BREAKING NEWS

MEMPRIHATINKAN! MBG di Cikidang Banyak Dibuang, Menu Monoton & Diduga Tak Penuhi Standar

KASUS NEWS | SUKABUMI – Program Makan Bergizi Gratis (MBG) yang dilaksanakan di wilayah Kecamatan Cikidang, Kabupaten Sukabumi, kembali menuai sorotan tajam. Alih-alih habis disantap siswa, banyak sekali makanan yang justru terbuang sia-sia dalam jumlah yang sangat banyak.

Dalam sebuah video yang beredar, terlihat jelas tumpukan nasi beserta lauk-pauk yang masih utuh dimasukkan ke dalam ember dan kantong plastik sampah.

Sumber video : (SDN 03 Cikidang) 

Berdasarkan informasi yang dihimpun, makanan tersebut berasal dari SPPG Cikidang Kota yang disalurkan ke SDN 03 Kecamatan Cikidang.
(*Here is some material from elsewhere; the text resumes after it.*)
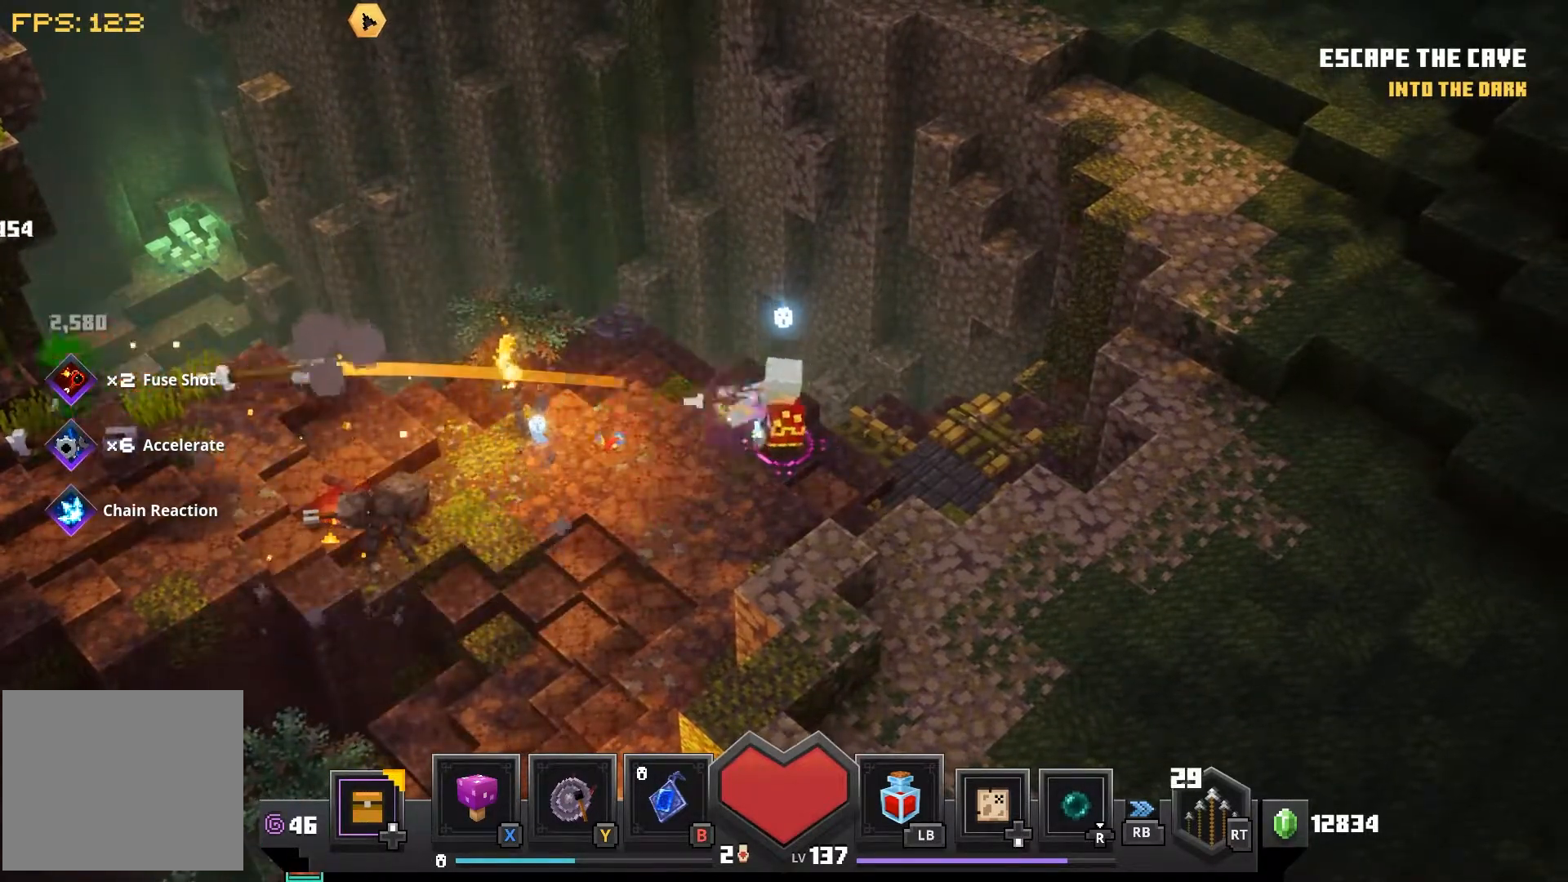
{"dt_ms": 500, "buttons": [], "left_stick": "left", "right_stick": "center", "events": [[450, "left_stick", "left"]]}
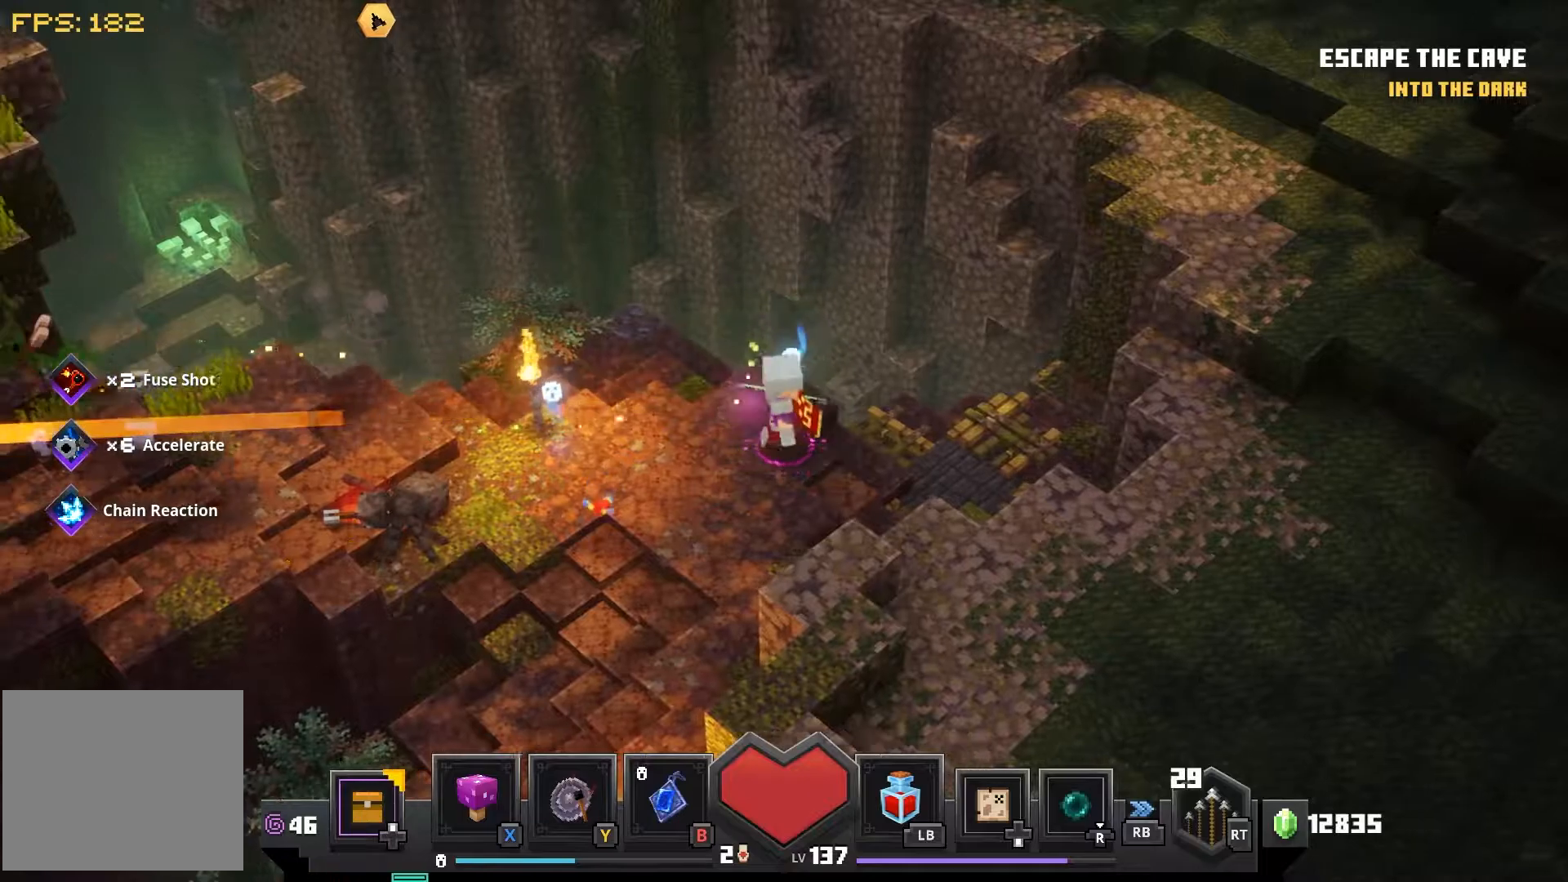
{"dt_ms": 500, "buttons": [], "left_stick": "left", "right_stick": "center", "events": []}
Alasan utama siswa tidak menghabiskan makanan adalah karena rasa bosan. Variasi menu yang dianggap monoton dan kurang variatif membuat nafsu makan anak-anak menurun drastis. Siswa justru lebih menyukai masakan rumah yang lebih sederhana namun memiliki cita rasa yang sesuai lidah mereka.

Dalam rekaman terlihat menu yang disajikan berupa nasi putih, sayur tauge, lauk tempe dan telur, serta buah jeruk. Meskipun secara gizi terpenuhi, namun tampilan dan rasa dinilai kurang menarik.

Menanggapi kondisi memilukan tersebut, pengamat atau tokoh masyarakat Nanang Suherman yang akrab disapa Kang Ilok, memberikan tanggapan keras.

"Ini hasil sosialisasi kemarin Korsa di Polsek, dengan Korcam, SPPG dan Muspika. Faktanya? Tidak dimakan ya," ujar Kang Ilok sambil menunjukkan tumpukan makanan yang terbuang.

Ia menyoroti beberapa catatan penting yang hingga kini belum dipatuhi oleh pihak SPPG, antara lain:

1. Belum memiliki izin pengelolaan air limbah atau IPAL.

2. Belum melampirkan Sertifikat Halal dari MUI dan sertifikat layak sehat dari Badan Pengolahan Makanan.

3. Wajib mempublikasikan rincian harga per item menu, namun hingga kini belum diunggah.

Kang Ilok memberikan usulan yang sangat logis namun pedas.

"Sekolah wajib menolak apabila menu dianggap tidak sesuai. Daripada dibuang, mending dikembalikan ke dapur. Biar dapur yang tidak memenuhi standar yang menerima kerugian, bukan sekolah yang menampung lalu membuangnya," tegasnya.

"Bukan hanya makanan yang dibuang, tapi uang rakyat yang dibuang begitu saja. Di tengah defisit anggaran pemerintah hari ini, ko MBG ini tiap hari tidak ada perbaikan, malas terus, menciptakan pemborosan anggaran. Program bagus namun di bawah cari kesempatan dalam kesempitan, kelihatannya," tambahnya dengan nada kecewa.

Kondisi ini tentu sangat disayangkan. Tujuan mulia program ini adalah meningkatkan kualitas gizi anak, namun faktanya justru menjadi ladang pemborosan.

Masyarakat berharap pihak terkait segera melakukan evaluasi mendalam terhadap kinerja SPPG di wilayah Cikidang. Jangan sampai program strategis ini hanya menjadi formalitas yang merugikan negara dan tidak berdampak nyata bagi siswa.